[Camera calibration parameters]
⁂

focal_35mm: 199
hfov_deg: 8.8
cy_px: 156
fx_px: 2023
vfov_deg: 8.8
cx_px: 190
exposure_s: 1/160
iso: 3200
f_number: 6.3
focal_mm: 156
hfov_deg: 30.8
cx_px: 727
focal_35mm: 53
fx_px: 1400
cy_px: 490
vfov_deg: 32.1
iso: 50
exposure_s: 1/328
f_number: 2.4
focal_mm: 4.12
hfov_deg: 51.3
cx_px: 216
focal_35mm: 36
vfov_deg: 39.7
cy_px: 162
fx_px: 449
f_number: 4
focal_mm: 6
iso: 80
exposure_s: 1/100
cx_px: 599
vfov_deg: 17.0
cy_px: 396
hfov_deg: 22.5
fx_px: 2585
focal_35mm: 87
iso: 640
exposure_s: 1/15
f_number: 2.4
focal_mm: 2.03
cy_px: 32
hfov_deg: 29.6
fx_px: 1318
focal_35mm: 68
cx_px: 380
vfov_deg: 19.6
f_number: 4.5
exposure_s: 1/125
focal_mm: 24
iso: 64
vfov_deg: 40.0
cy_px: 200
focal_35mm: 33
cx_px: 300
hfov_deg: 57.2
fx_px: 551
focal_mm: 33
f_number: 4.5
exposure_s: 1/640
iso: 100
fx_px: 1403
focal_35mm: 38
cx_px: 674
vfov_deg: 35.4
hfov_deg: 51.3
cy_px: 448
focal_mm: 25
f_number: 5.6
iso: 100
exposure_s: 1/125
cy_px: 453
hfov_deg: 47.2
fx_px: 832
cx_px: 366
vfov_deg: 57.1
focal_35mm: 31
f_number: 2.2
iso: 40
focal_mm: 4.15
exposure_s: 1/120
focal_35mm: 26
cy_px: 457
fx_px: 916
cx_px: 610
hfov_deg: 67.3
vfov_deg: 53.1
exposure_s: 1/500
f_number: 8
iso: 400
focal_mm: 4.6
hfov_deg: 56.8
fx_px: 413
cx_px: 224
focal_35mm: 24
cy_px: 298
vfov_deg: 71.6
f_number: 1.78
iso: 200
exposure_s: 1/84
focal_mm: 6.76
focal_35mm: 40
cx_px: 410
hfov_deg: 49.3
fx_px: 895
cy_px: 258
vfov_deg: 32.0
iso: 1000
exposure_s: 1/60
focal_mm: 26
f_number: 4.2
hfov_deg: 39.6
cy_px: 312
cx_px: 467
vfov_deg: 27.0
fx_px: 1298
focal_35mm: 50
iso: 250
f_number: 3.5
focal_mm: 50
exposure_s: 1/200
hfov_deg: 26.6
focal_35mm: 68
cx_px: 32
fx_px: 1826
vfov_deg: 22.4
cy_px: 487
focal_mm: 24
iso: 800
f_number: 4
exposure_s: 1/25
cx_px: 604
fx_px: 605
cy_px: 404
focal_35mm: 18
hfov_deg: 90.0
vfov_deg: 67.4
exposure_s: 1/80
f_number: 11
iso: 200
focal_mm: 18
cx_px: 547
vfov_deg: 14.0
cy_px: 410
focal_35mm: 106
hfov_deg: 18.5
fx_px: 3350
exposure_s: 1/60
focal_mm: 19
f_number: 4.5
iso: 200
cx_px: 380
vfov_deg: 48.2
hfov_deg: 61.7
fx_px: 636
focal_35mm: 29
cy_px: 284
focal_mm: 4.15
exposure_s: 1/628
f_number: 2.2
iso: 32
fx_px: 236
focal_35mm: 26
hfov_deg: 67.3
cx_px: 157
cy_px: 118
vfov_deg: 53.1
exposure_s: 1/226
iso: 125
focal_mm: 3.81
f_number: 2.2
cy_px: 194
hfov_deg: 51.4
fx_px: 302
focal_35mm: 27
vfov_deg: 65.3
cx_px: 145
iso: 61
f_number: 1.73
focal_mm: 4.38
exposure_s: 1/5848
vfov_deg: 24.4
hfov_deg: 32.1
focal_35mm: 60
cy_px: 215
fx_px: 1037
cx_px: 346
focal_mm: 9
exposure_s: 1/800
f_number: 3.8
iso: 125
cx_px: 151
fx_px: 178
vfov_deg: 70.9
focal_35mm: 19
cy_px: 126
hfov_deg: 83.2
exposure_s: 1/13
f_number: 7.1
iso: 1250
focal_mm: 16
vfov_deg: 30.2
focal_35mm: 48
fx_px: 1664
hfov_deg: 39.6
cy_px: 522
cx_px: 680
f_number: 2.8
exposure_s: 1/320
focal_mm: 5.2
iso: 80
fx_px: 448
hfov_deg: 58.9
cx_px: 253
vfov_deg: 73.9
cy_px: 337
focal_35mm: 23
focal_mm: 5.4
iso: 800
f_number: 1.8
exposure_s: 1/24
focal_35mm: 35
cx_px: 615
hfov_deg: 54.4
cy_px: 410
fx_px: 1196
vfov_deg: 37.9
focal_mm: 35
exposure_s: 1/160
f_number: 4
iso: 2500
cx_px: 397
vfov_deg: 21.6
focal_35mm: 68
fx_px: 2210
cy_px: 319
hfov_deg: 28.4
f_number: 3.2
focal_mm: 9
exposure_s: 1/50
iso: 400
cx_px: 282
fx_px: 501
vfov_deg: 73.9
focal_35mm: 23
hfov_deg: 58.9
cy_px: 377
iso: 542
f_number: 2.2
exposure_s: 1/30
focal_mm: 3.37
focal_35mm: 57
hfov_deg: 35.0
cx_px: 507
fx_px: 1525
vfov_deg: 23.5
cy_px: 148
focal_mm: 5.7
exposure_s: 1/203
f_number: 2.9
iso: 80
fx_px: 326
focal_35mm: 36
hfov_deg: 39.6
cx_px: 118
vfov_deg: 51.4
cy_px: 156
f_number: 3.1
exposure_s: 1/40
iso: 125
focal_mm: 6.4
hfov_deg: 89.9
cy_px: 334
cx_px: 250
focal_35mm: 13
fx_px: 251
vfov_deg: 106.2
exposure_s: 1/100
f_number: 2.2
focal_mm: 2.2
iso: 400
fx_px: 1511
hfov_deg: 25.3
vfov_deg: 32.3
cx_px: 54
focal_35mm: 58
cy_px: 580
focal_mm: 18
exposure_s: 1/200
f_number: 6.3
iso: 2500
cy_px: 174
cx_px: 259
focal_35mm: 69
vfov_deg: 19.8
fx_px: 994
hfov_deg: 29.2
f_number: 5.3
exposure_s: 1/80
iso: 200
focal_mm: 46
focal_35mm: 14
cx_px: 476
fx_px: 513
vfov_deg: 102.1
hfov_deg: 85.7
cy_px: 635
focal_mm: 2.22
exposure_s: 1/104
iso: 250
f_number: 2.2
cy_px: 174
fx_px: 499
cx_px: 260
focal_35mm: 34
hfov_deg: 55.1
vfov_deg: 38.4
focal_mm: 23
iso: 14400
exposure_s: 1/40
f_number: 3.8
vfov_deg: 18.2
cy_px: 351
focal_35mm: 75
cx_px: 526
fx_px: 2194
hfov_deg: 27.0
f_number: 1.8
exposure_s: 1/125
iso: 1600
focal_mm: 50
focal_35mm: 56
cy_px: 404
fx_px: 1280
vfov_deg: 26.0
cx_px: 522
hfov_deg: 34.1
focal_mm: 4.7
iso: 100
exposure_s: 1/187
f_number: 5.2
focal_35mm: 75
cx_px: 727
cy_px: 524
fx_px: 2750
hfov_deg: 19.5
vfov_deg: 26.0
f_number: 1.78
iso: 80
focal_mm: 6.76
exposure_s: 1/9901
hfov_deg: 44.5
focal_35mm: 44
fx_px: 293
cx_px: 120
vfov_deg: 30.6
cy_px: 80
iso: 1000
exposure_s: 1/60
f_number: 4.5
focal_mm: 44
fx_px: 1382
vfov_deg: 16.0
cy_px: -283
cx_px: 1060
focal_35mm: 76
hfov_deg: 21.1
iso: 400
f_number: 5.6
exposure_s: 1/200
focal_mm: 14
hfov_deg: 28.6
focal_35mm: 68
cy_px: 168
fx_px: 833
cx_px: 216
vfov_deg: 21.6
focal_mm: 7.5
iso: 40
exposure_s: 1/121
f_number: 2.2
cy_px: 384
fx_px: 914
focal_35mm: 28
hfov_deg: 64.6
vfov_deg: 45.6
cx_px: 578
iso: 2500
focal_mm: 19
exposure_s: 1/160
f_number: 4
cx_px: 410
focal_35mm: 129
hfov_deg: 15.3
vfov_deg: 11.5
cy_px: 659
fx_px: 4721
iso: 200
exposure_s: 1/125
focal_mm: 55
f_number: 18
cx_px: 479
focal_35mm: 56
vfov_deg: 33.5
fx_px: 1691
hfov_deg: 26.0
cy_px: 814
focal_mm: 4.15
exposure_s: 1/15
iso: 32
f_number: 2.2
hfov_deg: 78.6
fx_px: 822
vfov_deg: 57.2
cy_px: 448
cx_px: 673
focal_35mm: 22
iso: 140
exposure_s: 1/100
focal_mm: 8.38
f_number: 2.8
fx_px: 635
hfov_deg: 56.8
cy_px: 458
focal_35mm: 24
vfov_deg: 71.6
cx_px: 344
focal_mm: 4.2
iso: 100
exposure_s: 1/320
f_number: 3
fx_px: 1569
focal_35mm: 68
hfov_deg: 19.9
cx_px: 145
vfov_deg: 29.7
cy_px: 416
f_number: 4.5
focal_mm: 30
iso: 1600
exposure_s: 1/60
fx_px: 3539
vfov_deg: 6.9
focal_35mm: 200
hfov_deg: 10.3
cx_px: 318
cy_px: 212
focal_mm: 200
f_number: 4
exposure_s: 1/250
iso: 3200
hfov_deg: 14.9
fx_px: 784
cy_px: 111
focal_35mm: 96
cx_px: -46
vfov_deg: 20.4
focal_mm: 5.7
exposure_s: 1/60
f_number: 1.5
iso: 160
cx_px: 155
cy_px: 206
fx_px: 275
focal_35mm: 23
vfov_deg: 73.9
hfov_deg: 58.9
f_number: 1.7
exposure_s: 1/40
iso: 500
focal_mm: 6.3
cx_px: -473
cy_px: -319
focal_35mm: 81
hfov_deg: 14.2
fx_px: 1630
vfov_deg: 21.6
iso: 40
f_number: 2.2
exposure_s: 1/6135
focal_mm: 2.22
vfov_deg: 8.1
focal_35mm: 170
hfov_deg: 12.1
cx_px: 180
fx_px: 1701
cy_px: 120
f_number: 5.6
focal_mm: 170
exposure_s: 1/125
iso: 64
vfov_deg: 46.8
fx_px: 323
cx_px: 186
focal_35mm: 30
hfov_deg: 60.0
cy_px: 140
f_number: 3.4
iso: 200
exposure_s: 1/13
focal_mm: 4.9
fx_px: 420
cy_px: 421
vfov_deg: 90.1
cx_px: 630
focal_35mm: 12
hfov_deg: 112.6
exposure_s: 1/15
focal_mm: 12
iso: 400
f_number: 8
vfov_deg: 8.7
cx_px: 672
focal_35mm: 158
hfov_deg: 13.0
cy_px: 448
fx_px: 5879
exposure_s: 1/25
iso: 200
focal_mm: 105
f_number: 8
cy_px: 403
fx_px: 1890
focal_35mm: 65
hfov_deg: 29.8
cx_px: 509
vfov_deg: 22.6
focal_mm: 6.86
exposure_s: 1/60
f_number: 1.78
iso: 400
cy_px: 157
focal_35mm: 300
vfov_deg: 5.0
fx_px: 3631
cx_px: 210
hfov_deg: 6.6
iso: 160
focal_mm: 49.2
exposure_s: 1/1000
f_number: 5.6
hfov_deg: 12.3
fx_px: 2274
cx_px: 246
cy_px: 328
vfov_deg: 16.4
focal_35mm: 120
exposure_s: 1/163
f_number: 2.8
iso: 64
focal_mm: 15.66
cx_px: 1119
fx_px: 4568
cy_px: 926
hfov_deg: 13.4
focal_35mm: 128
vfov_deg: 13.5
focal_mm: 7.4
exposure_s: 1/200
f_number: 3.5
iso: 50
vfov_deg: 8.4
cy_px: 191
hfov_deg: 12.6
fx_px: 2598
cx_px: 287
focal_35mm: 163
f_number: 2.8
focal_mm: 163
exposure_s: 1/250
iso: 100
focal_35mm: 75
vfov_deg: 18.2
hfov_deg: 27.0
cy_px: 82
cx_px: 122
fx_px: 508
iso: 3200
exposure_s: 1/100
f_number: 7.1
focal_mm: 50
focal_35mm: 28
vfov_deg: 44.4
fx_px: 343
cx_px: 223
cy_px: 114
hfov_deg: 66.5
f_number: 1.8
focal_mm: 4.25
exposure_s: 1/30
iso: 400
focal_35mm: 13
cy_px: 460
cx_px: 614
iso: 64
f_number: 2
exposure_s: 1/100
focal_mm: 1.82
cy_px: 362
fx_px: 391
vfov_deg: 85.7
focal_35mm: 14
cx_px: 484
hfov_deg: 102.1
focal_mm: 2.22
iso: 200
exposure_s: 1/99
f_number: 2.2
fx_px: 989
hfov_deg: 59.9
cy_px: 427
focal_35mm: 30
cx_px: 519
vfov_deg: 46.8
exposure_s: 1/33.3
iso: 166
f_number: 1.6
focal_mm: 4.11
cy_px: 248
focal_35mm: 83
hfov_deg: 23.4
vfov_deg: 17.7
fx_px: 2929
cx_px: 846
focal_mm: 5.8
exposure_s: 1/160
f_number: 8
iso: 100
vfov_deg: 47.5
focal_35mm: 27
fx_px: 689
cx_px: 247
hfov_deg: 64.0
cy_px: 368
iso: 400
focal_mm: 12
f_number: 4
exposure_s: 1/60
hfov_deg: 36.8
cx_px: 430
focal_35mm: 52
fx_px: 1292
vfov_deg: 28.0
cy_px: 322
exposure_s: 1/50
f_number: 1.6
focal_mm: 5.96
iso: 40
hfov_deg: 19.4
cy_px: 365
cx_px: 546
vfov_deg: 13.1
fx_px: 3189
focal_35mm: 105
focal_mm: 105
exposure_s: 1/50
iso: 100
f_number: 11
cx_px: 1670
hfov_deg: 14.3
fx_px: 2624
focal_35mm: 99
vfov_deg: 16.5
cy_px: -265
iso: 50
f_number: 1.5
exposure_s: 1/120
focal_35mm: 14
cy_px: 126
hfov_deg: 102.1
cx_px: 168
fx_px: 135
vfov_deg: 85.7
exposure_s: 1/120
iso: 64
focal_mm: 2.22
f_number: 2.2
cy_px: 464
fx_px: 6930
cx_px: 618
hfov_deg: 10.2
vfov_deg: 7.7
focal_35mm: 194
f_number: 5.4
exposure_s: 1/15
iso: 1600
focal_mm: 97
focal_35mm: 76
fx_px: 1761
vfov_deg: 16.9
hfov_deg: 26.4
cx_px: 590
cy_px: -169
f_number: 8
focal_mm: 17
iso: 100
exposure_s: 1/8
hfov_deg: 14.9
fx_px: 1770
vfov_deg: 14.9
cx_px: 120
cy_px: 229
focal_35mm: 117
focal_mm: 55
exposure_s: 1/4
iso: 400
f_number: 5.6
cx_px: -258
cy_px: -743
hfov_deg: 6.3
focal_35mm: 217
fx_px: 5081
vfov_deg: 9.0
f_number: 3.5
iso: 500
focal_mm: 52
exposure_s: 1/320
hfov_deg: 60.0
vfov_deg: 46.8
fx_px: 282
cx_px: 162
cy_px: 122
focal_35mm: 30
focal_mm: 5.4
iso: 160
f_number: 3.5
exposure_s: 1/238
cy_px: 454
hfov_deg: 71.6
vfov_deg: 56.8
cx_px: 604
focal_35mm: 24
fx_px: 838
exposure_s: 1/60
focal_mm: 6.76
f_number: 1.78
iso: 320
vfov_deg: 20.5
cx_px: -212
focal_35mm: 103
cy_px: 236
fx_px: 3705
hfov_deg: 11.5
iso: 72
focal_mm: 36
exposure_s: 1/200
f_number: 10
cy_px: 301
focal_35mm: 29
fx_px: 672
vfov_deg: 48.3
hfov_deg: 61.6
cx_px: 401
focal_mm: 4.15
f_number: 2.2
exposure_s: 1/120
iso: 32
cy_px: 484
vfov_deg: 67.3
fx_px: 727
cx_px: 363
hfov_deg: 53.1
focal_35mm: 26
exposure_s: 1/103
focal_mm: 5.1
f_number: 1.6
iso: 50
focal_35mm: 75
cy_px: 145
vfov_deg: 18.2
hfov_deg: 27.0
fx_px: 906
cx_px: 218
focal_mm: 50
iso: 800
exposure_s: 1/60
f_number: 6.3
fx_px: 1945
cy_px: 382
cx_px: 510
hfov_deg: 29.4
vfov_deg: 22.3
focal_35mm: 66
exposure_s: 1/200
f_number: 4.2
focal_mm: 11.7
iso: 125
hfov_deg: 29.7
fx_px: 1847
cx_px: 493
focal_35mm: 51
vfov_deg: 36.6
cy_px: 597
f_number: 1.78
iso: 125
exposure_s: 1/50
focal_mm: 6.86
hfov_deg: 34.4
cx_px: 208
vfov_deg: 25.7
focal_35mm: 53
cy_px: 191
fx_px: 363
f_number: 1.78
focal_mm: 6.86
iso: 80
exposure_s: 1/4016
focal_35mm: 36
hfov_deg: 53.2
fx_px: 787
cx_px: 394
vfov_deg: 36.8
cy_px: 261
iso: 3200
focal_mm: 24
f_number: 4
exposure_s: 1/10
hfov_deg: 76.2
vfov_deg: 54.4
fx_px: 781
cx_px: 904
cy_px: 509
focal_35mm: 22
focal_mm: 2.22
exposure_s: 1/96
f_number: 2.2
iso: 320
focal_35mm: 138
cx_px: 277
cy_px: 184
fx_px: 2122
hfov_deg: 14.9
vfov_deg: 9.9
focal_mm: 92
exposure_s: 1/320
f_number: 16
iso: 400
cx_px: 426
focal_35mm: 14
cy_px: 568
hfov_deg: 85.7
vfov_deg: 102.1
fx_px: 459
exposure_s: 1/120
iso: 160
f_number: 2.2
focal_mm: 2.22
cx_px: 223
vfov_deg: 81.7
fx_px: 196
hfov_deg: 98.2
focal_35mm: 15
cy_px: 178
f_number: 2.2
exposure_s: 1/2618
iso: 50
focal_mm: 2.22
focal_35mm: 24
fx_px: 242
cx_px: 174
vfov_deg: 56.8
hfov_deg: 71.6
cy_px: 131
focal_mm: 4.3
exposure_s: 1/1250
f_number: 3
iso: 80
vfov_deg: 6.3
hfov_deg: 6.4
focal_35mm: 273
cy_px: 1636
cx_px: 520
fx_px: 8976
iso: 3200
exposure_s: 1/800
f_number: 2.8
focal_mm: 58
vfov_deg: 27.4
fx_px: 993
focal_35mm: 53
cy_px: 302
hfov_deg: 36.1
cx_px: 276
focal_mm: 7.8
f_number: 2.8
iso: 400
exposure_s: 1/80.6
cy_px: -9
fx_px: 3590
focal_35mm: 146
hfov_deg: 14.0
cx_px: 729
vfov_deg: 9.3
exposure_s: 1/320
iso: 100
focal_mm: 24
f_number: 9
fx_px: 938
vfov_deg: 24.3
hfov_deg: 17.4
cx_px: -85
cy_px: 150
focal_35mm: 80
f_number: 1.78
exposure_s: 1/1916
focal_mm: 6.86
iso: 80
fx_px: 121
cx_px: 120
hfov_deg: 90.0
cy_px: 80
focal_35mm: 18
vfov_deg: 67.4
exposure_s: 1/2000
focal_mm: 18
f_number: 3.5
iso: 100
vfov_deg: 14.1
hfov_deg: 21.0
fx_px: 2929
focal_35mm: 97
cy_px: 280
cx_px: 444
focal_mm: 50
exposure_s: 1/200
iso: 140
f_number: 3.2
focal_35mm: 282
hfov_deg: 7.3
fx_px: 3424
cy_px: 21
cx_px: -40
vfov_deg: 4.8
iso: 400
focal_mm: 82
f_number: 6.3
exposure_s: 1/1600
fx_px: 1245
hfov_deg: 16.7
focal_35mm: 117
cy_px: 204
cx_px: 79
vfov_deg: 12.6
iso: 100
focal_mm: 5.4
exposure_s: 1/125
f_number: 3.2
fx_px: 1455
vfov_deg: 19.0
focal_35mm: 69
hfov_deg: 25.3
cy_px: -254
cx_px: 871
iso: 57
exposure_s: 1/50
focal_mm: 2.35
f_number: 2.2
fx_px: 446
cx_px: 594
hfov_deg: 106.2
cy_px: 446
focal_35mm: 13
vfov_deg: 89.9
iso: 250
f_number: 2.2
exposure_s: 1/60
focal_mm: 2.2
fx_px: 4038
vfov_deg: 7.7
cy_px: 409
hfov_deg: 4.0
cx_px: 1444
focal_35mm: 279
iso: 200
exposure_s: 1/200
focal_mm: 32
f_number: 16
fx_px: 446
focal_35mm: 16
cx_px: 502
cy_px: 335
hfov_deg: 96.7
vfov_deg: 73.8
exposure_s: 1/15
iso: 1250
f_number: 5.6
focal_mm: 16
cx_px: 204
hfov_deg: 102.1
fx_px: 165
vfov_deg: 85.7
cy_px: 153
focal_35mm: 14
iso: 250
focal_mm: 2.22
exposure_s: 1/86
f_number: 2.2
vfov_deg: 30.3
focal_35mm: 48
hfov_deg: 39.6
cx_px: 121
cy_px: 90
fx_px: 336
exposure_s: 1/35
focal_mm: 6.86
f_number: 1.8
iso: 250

⁂

Task details: Restate verbatim the first line above and all lines after it through the line containing "vfov_deg: 35.4"; omit the rest.

Solution to this task:
focal_35mm: 199
hfov_deg: 8.8
cy_px: 156
fx_px: 2023
vfov_deg: 8.8
cx_px: 190
exposure_s: 1/160
iso: 3200
f_number: 6.3
focal_mm: 156
hfov_deg: 30.8
cx_px: 727
focal_35mm: 53
fx_px: 1400
cy_px: 490
vfov_deg: 32.1
iso: 50
exposure_s: 1/328
f_number: 2.4
focal_mm: 4.12
hfov_deg: 51.3
cx_px: 216
focal_35mm: 36
vfov_deg: 39.7
cy_px: 162
fx_px: 449
f_number: 4
focal_mm: 6
iso: 80
exposure_s: 1/100
cx_px: 599
vfov_deg: 17.0
cy_px: 396
hfov_deg: 22.5
fx_px: 2585
focal_35mm: 87
iso: 640
exposure_s: 1/15
f_number: 2.4
focal_mm: 2.03
cy_px: 32
hfov_deg: 29.6
fx_px: 1318
focal_35mm: 68
cx_px: 380
vfov_deg: 19.6
f_number: 4.5
exposure_s: 1/125
focal_mm: 24
iso: 64
vfov_deg: 40.0
cy_px: 200
focal_35mm: 33
cx_px: 300
hfov_deg: 57.2
fx_px: 551
focal_mm: 33
f_number: 4.5
exposure_s: 1/640
iso: 100
fx_px: 1403
focal_35mm: 38
cx_px: 674
vfov_deg: 35.4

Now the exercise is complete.